Please refer to below links:
https://docs.nvidia.com/deeplearning/frameworks/tf-trt-user-guide/index.html#worflow-with-savedmodel
https://github.com/tensorflow/tensorrt/blob/master/tftrt/examples/image-classification/image_classification.py#L158
https://github.com/tensorflow/tensorrt/tree/master/tftrt/examples

Thanks

Hello,

convert_variables_to_constants_v2 returns a graph function, not a graph def.
Therefore, it has no .node attribute.
There is a vital step missing from your instructions.
Also, the github examples that you link do not serialize the frozen graph function to a .plan.

Please, update the instructions so that you can go from frozen graph function to a .plan.

For example:

frozen_graph_def = frozen_func.graph.as_graph_def()

However, when you do this, your TRTEngineOp is actually empty when you print it.

For example:

frozen_graph_def = frozen_func.graph.as_graph_def()

However, when you do this, your TRTEngineOp is actually empty when you print it.

Hello,

After getting the frozen_graph_def, how do you suggest we can further serialize to a .plan?
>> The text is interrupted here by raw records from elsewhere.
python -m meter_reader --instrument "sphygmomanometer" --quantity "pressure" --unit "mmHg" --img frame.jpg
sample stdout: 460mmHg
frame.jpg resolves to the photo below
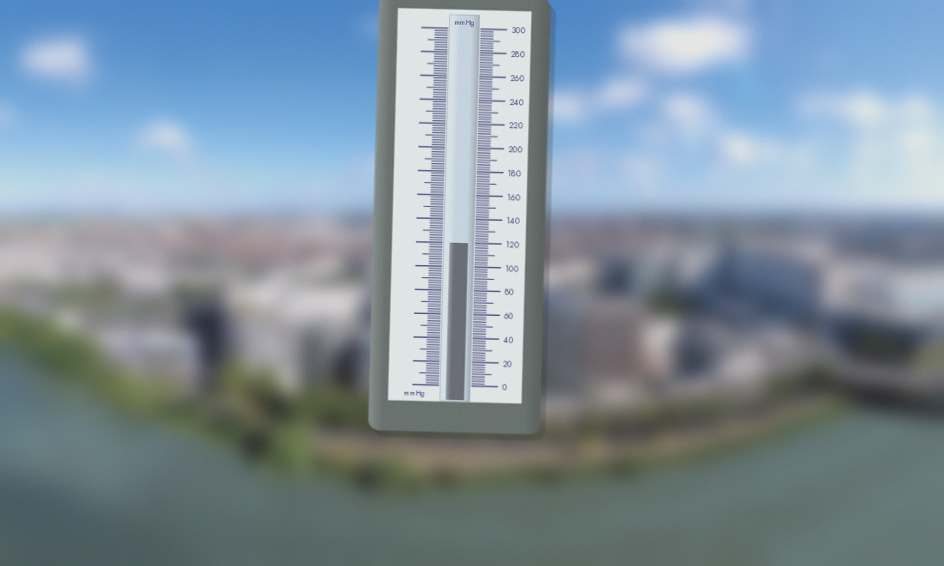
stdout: 120mmHg
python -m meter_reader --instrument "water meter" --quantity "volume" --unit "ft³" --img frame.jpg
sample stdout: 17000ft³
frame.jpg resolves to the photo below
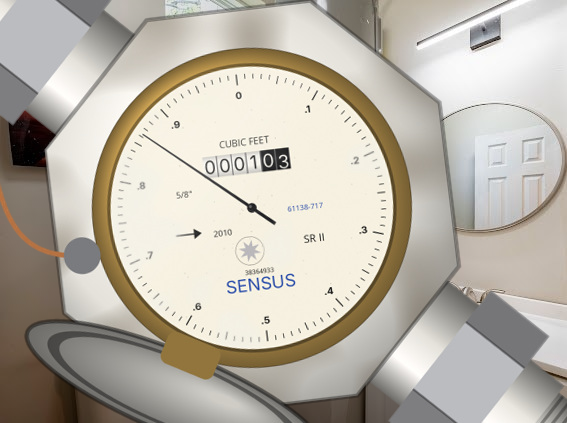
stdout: 102.86ft³
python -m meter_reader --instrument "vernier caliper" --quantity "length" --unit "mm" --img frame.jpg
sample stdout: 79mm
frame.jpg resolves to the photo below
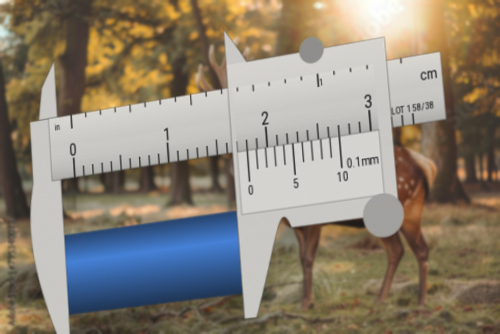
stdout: 18.0mm
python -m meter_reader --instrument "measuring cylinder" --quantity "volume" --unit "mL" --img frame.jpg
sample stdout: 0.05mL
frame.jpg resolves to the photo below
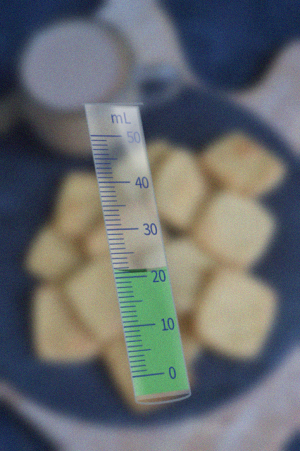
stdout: 21mL
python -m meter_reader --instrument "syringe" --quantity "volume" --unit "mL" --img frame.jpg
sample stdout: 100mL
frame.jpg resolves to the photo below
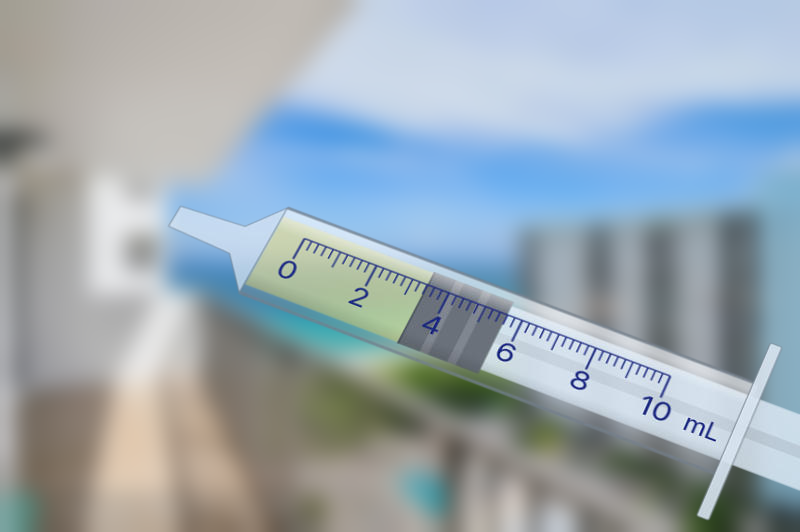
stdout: 3.4mL
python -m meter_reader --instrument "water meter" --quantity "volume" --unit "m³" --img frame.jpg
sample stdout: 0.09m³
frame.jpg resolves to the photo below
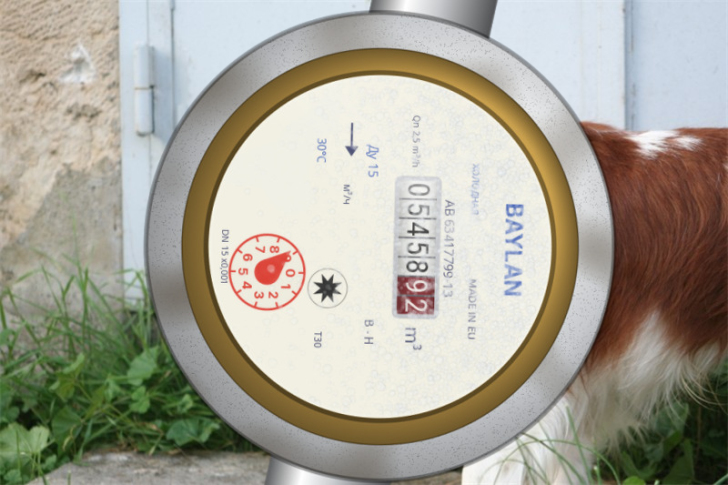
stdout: 5458.928m³
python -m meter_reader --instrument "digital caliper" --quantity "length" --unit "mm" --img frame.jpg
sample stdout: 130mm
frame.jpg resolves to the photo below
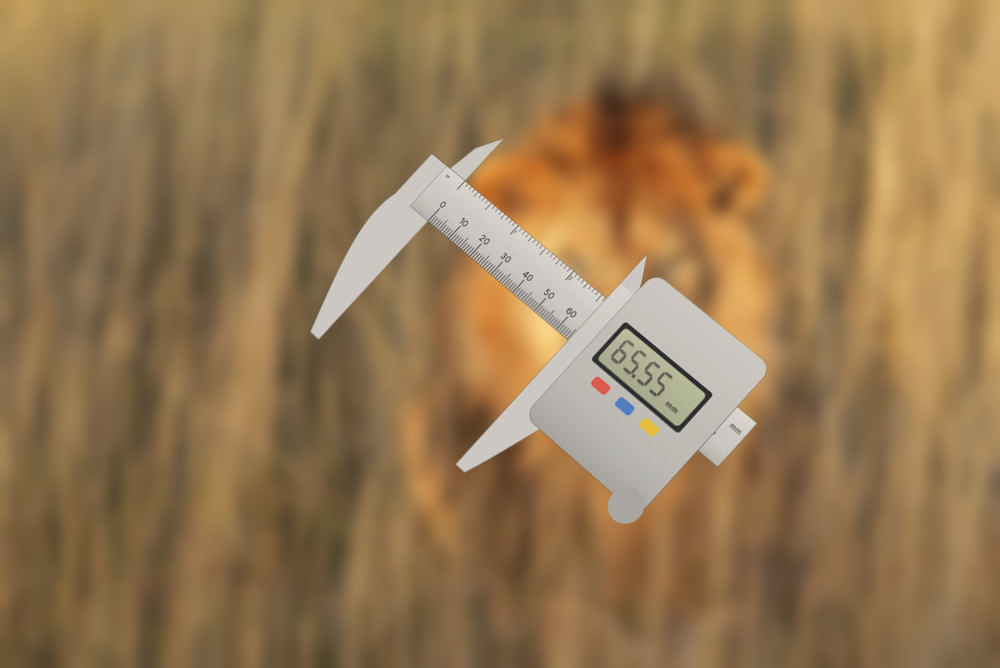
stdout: 65.55mm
The ‘serialized_segment’ attr of ‘TRTEngineOp’ is actually empty.

Hi,

I completely ditched the serialization to a .plan file since the documentation is hard to follow/incomplete.
Right now, the most straightforward way is to go from TF2 → ONNX and then parse your ONNX model with TensorRT C++ code. Still quite some work but at least its understandable and it actually functions.

2 Likes

I stumbled about the exact same problem: For the preceding steps of the pipeline the documentation nicely distinguishes between TF1 and TF2. However in section 2.10 it does not even explain that create_inference_graph is only usable in TF1 and it does not explain how to create a .plan file with TF2.
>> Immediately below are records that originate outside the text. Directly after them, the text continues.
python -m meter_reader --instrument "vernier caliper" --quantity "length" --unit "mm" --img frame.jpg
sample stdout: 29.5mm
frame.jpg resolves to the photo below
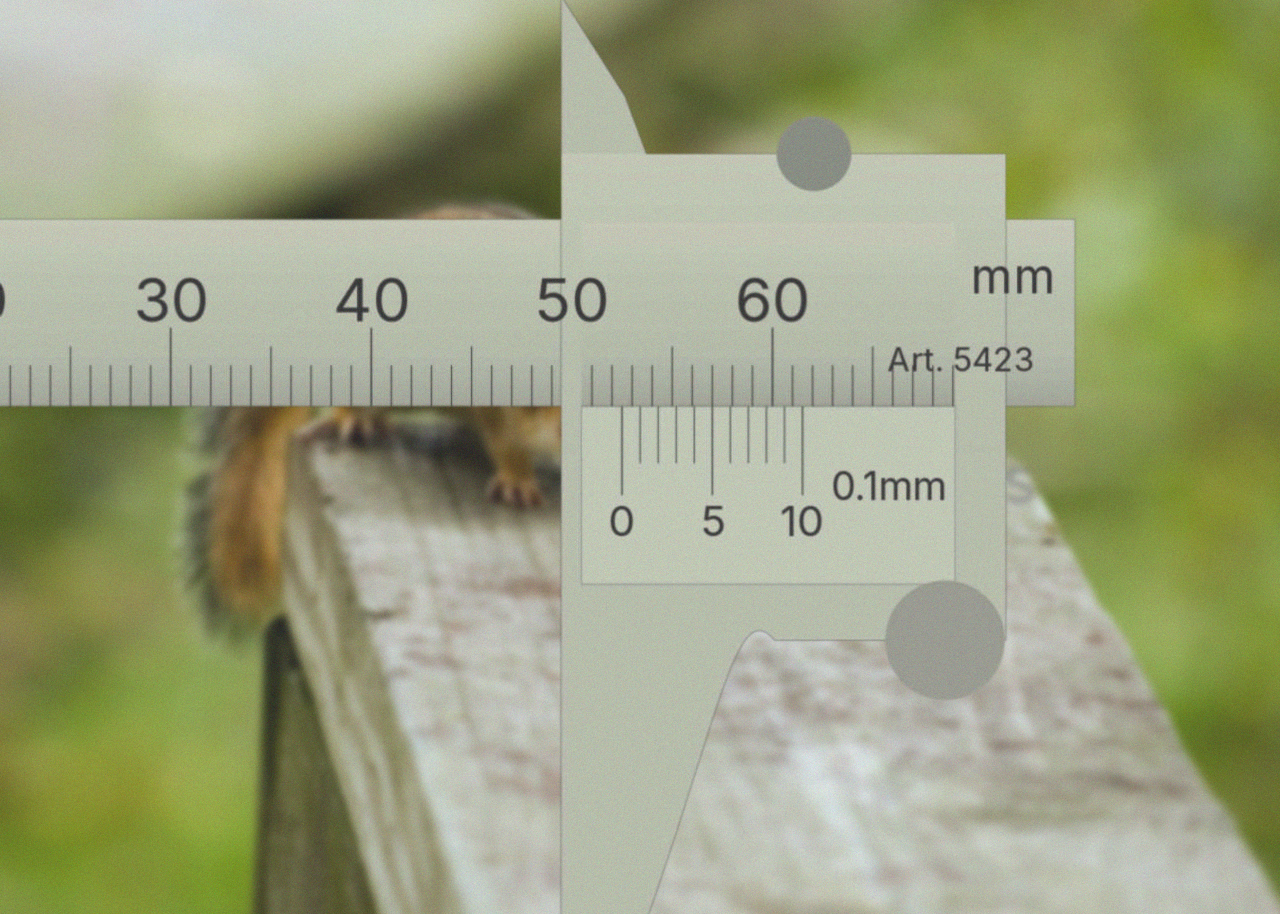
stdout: 52.5mm
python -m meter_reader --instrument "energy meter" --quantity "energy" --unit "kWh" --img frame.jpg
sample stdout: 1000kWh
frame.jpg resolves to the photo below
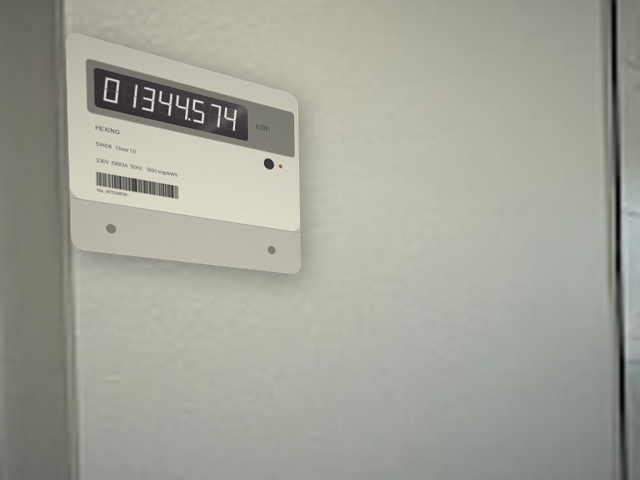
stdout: 1344.574kWh
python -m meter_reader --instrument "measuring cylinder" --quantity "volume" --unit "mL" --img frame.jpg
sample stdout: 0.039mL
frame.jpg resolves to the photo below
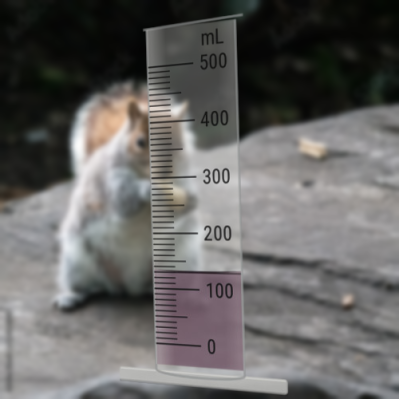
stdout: 130mL
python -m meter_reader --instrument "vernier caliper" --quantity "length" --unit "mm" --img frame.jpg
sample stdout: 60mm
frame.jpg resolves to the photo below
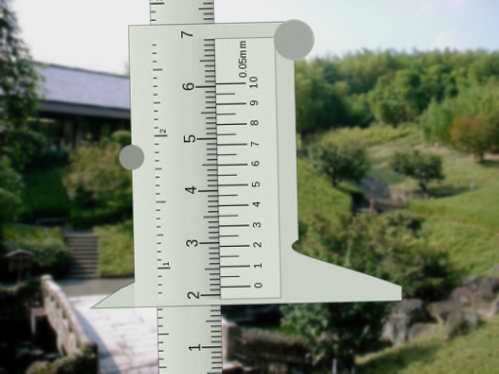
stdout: 21.5mm
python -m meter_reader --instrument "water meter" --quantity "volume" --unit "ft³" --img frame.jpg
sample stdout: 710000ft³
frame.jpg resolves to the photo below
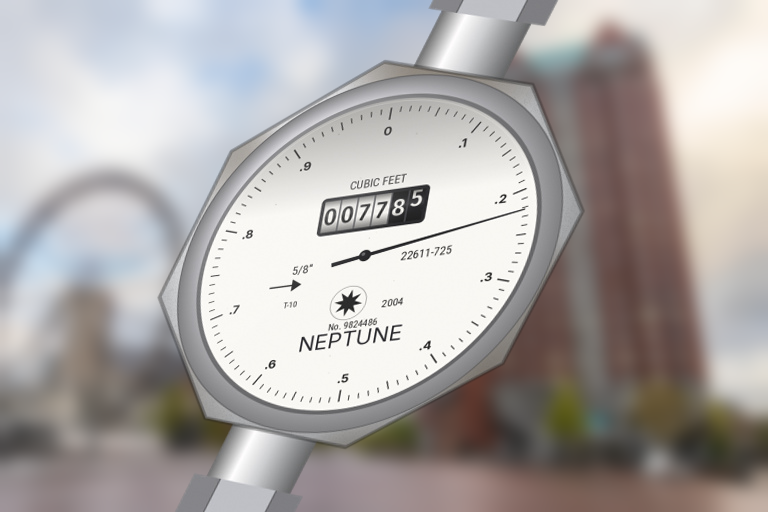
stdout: 7785.22ft³
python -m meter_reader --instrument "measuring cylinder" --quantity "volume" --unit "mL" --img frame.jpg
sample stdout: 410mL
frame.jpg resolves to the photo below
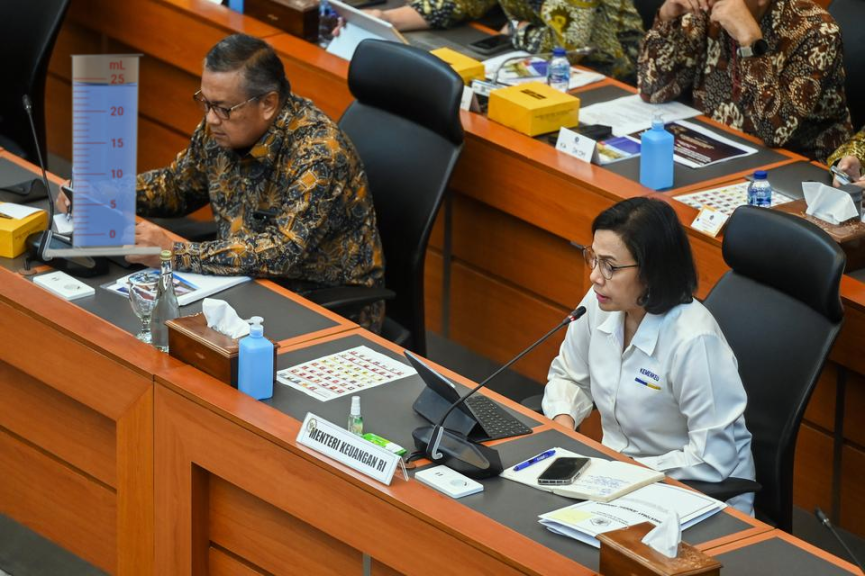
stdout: 24mL
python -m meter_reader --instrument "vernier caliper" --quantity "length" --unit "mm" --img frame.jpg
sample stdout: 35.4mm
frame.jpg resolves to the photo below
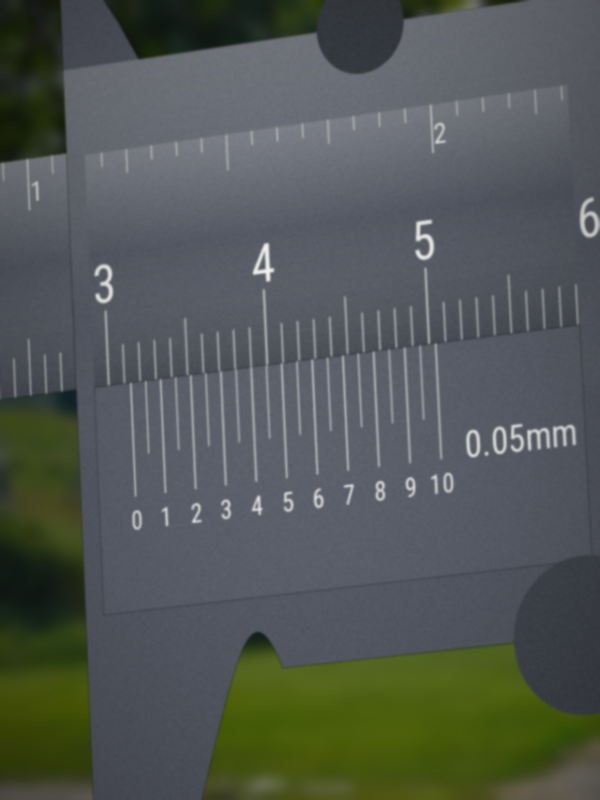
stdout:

Is the recommended way for TF2 really to create ONNX first and then create the .plan from there?

Is there any update on this by now? I am having this problem for quite a while now, and I use the TF2->ONNX, ONNX->TensorRT approach now, but the inference time is a lot worse than when using TF-TRT.

I get an inference time of 25ms with TF-TRT, and 700ms with the TensorRT plan.